Accessibility in Linux systems
Posted Oct 9, 2008 18:13 UTC (Thu) by socket
Parent article: Accessibility in Linux systems
Disabilities come in many different forms. I suspect that my form is going to become increasingly common: I suffer from RSI, closely related but not identical to carpal tunnel, and thus largely untreatable.
I use a few tools to make my computing life easier:
- Dasher, for text-entry. Unfortunately, being a university project, it's on a maintainership hiatus and most of the developers appear to have treated it as a means to a thesis rather than as a piece of software that needs stable releases for users that rely on it. The ability to copy all text automatically into the clipboard when movement stops was broken over a year ago, and hasn't been fixed. It takes more work to select all and copy by hand. And yes, they know about the bug - I told them.
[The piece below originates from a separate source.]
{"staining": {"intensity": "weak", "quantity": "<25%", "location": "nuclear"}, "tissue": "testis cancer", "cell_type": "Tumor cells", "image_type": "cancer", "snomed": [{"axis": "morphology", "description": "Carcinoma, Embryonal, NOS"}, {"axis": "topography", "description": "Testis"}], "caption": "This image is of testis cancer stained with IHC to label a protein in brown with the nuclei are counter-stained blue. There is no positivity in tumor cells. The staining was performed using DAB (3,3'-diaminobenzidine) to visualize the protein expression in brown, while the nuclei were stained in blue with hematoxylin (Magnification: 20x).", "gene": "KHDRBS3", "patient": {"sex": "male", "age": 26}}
- A wacom tablet. Mine is an old graphire. Repetitive stress comes from repetitive actions - switching between different input methods helps to reduce that stress. I find that controlling Dasher with the stylus on the tablet involves the least physical movement possible for entering text, of the mechanisms that use physical movement at all. Unfortunately, the drivers for X can take a bit of twiddling to work. SaX on SuSE 11.0 can't produce a working xorg.conf file without help, and the newer versions of the wacom drivers don't play nice with the tablet or crash the X server at random. Yes, I've reported these bugs, too.
- Workrave, a program to remind you to take typing breaks. The best way to keep RSI from happening, and to keep it from getting worse, is to take frequent breaks. Unfortunately, with my upgrade from SuSE 10.2 to 11.0, it crashes after running for a minute. I'm trying to figure out why, before filing a bug.
- And now, the obligatory non-free software: Dragon NaturallySpeaking 10, running in Windows XP, running in VirtualBox. Through some miracle, VirtualBox can feed audio from also into XP and thus Dragon. The ~$200 version of Dragon can also take sound files from "digital recorders" in the form of wave files and transcribe them. It's nice, but it doesn't exactly integrate very well with Linux - it leads to a lot of temporary files and clipboard work.
- Then there's Voxforge. If you want good speech recognition on Linux as much as I do, please read a book to them. The speech recognition engines (Sphinx, Julius, and HTK) are great, but what we need is a good collection of training data for speaker-independent recognition. This is tedious work, and needs volunteers. Please contribute!
- I recently purchased an Orbitouch keyless keyboard. Unfortunately, they didn't put much thought into the arrangement of positions for letters - they're in sequential order. I'm working on remapping the keyboard so that going from one letter to the next will involve fewer physical movements. I haven't had the device long enough yet to really judge whether it's worth it.
As you can tell, there just aren't that many good options. People with disabilities face a really tough road trying to use computers - even more so if they intend to do any kind of software development. None of the options I've used so far are adequate for the kind of non-linear text editing necessary to do real work on code.
I've come to the conclusion that I have two choices: either stop using computers altogether, or focus my attention on improving accessibility myself. The truth is, the expectation that people will write code to scratch their own itch simply can't apply to people with RSI. The people who need these tools the most are the very same people who are least able to write that software, for obvious reasons.
Please, if you want to contribute and haven't yet, fix accessibility bugs!